EXERCISE DIRECTIONS: Find all lines in the records that include the word "shadow", and copy them out.

DATASET CONTENT:
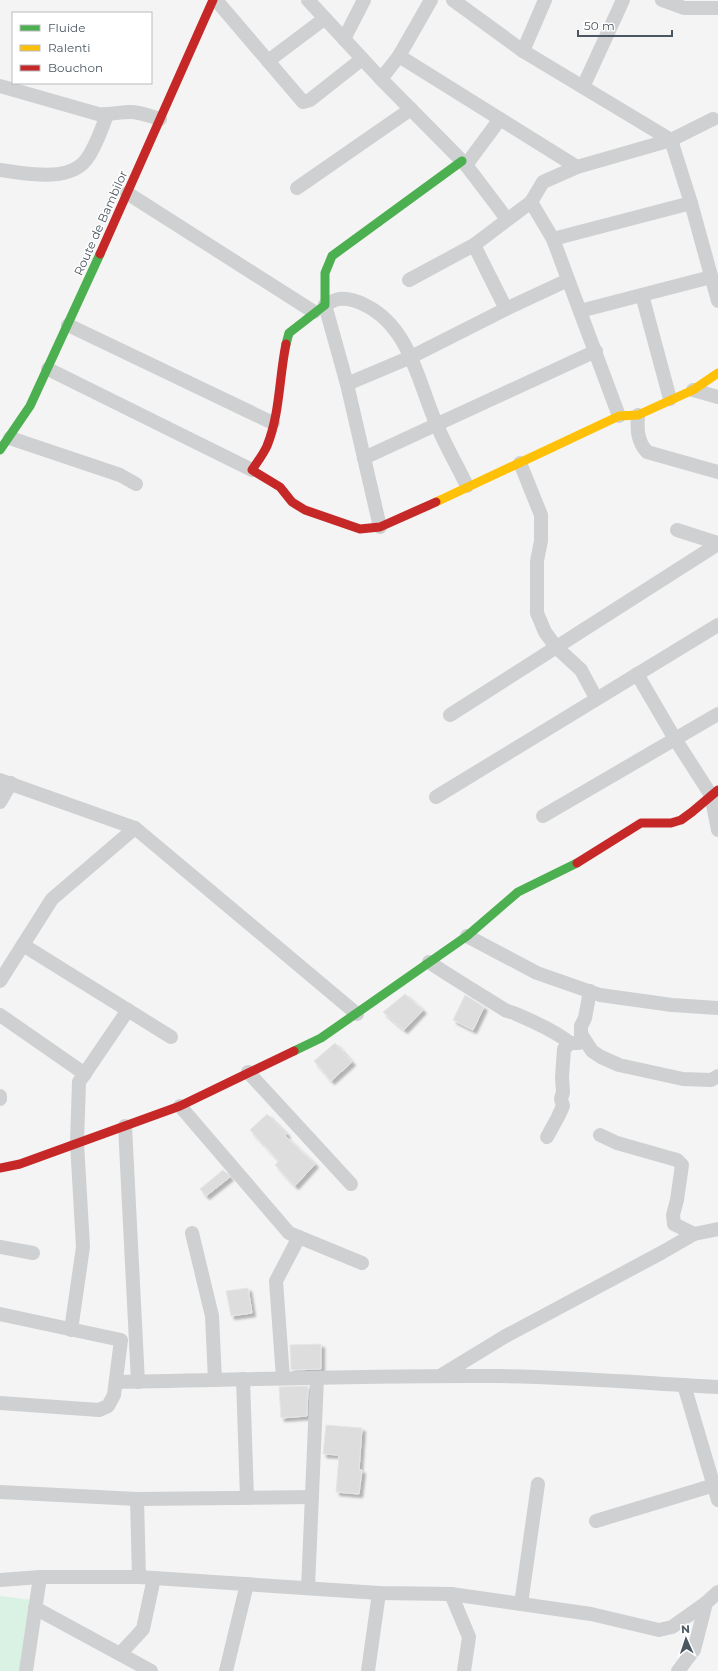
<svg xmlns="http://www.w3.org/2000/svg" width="718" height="1671" font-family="Montserrat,sans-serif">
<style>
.green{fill:#d9f2e3}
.building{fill:#ddddde;stroke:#e5e6e7;filter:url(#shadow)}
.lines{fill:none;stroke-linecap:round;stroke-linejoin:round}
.street{stroke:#ced0d2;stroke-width:14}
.fast{stroke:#4caf50;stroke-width:9}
.slow{stroke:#ffc107;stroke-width:9}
.jam{stroke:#c62828;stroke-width:9}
.labels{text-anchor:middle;stroke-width:3;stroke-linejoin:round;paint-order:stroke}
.street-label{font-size:12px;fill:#4a5661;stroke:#fff}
</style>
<defs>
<filter id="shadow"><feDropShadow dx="3.5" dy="3.5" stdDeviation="1" flood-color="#0004"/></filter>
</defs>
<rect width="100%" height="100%" fill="#f4f4f4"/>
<!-- green -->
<polygon class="green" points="0,1596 32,1600 19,1671 0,1671"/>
<!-- building -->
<g class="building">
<polygon points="405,994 423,1010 404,1030 383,1012"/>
<polygon points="465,995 484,1007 473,1030 453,1020"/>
<polygon points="335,1043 352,1062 331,1081 314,1061"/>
<polygon points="267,1114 287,1134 285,1136 315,1164 295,1186 275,1165 279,1161 250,1130"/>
<polygon points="223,1170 230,1177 206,1196 200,1189"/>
<polygon points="248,1288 252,1313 231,1316 226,1291"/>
<polygon points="321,1344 321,1369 291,1370 290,1345"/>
<polygon points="308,1386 307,1416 281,1418 279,1387"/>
<polygon points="326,1425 362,1428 359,1470 362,1470 359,1494 336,1492 339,1455 323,1454"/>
</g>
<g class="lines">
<!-- street -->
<g class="street">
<polyline points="216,0 303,102 310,100 362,59"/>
<polyline points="308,0 381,79 466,165 507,219"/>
<polyline points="453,0 523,51 671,140 691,203 718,301"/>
<polyline points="662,0 684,8 718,8"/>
<polyline points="344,39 364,0"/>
<polyline points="523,51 545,0"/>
<polyline points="399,56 577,167"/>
<polyline points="268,61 324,19"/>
<polyline points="381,79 399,56 431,0"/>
<path d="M0 86 98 114C109 115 119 112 130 112 140 112 150 116 160 119"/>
<polyline points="583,87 623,0"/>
<polyline points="466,165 500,119"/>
<path d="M0 170C25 173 68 183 86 160 96 147 101 130 107 115"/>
<polyline points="297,188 411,109"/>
<polyline points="127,193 314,312"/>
<polyline points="531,202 553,239 619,416"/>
<polyline points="553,239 691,203"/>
<polyline points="474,245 506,309"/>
<polyline points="409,280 474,245 531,202 543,182 577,167 671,140 713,119"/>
<polyline points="642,295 670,399"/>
<polyline points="580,311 711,277"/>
<polyline points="68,325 273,423"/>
<polyline points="48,369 252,470"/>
<polyline points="347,384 411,357 506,309 568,280"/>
<polyline points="693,390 718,397"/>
<path d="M638 415C637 429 637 441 647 452L718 472"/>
<polyline points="10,438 120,475 136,484"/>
<polyline points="364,458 596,351"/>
<polyline points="520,463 541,515 541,541 537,561 537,613 545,632 556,647 581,670 596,698"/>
<path d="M380 527 347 384 325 305C329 303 334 300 339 299 348 298 357 301 365 305 410 327 418 382 436 423 445 445 457 465 467 486"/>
<polyline points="677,530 718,543"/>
<polyline points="637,674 675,739 711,795 718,830"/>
<polyline points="450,715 718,544"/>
<polyline points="0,780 135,828 357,1014"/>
<polyline points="436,797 718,625"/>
<polyline points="0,802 11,783"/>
<polyline points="543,816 718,714"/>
<polyline points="467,936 537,973 600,995 672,1005 718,1008"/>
<polyline points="23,945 171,1037"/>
<path d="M429 962C454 979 480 994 505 1010 508 1012 513 1012 516 1014 535 1022 555 1031 570 1043"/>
<polyline points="0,981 52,899 135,828"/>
<polyline points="590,991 585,1018 581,1026 581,1034 592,1051 601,1057 619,1065 683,1079 711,1080 718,1076"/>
<polyline points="0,1015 85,1074"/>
<polyline points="248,1072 351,1184"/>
<polyline points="0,1096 0,1099"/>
<polyline points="180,1106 289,1233 362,1263"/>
<polyline points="125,1126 138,1382"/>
<polyline points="600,1135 617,1143 677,1160 682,1165 677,1200 673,1215 674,1224 694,1234"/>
<polyline points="547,1137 558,1117 563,1106 561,1099 563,1092 562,1077 564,1049 570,1043 579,1043"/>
<polyline points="192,1233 212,1316 215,1380"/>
<polyline points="0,1247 33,1253"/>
<polyline points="0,1314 121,1340 114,1395 108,1406 99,1410 0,1403"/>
<polyline points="71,1330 83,1247 77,1143 79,1082 128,1010"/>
<polyline points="440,1376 504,1337 661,1253 694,1234 718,1229"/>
<polyline points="283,1378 276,1281 299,1237"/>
<polyline points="243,1379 247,1498"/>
<path d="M116 1382C243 1380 370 1375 497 1376 571 1377 644 1383 718 1387"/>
<polyline points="684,1385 718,1500"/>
<polyline points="0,1492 137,1499 312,1497"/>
<polyline points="137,1499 139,1577"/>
<polyline points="596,1521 718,1484"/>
<polyline points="0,1580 40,1577 139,1577 379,1593 451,1594 591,1614 659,1630 672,1627 706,1603"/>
<polyline points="308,1588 317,1378"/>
<polyline points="451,1594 469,1637 464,1671"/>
<polyline points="521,1604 538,1484"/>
<polyline points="35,1608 151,1671"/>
<polyline points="120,1654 143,1629 154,1578"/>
<polyline points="26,1671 40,1577"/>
<polyline points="226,1671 247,1584"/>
<polyline points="368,1671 379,1593"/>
<polyline points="678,1671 694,1650 706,1603 718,1592"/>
</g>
<!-- fast -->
<g class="fast">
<polyline points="286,344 289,333 325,305 325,273 332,256 462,161"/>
<polyline points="0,450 30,406 100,254"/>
<polyline points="294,1051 321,1038 467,936 518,892 577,863"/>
</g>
<!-- slow -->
<polyline class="slow" points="436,502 619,416 638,415 693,390 718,373"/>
<!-- jam -->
<g class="jam">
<polyline points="100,254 213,0"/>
<path d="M286 344C279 378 280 414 267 446 263 455 257 462 252 470L280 487 292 502 305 510 360 529 380 527 436 502"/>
<polyline points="577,863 641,823 671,823 681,820 692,812 718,790"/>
<polyline points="0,1168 20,1164 180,1106 294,1051"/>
</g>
</g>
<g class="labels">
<!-- street labels -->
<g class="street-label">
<text transform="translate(101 223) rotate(-66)" y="4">Route de Bambilor</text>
</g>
</g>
<!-- legend -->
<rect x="12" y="12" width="140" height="72" fill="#ffffff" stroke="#b7bbc0"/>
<rect x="20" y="25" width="20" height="6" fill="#4caf50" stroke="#b7bbc0"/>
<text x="48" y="32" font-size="12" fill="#4a5661">Fluide</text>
<rect x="20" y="45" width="20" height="6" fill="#ffc107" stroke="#b7bbc0"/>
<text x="48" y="52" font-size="12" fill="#4a5661">Ralenti</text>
<rect x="20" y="65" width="20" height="6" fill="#c62828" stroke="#b7bbc0"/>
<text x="48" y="72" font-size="12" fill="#4a5661">Bouchon</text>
<!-- north arrow -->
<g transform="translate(686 1639) rotate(357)" stroke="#ffffff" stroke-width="3" paint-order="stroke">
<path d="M0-3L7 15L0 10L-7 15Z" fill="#4a5661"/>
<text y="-6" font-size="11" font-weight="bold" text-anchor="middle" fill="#4a5661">N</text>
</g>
<!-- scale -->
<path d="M578 30v6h94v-6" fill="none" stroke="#4a5661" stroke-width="2"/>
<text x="584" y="30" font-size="12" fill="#4a5661" stroke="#ffffff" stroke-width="3" paint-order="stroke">50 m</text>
</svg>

RESPONSE:
.building{fill:#ddddde;stroke:#e5e6e7;filter:url(#shadow)}
<filter id="shadow"><feDropShadow dx="3.5" dy="3.5" stdDeviation="1" flood-color="#0004"/></filter>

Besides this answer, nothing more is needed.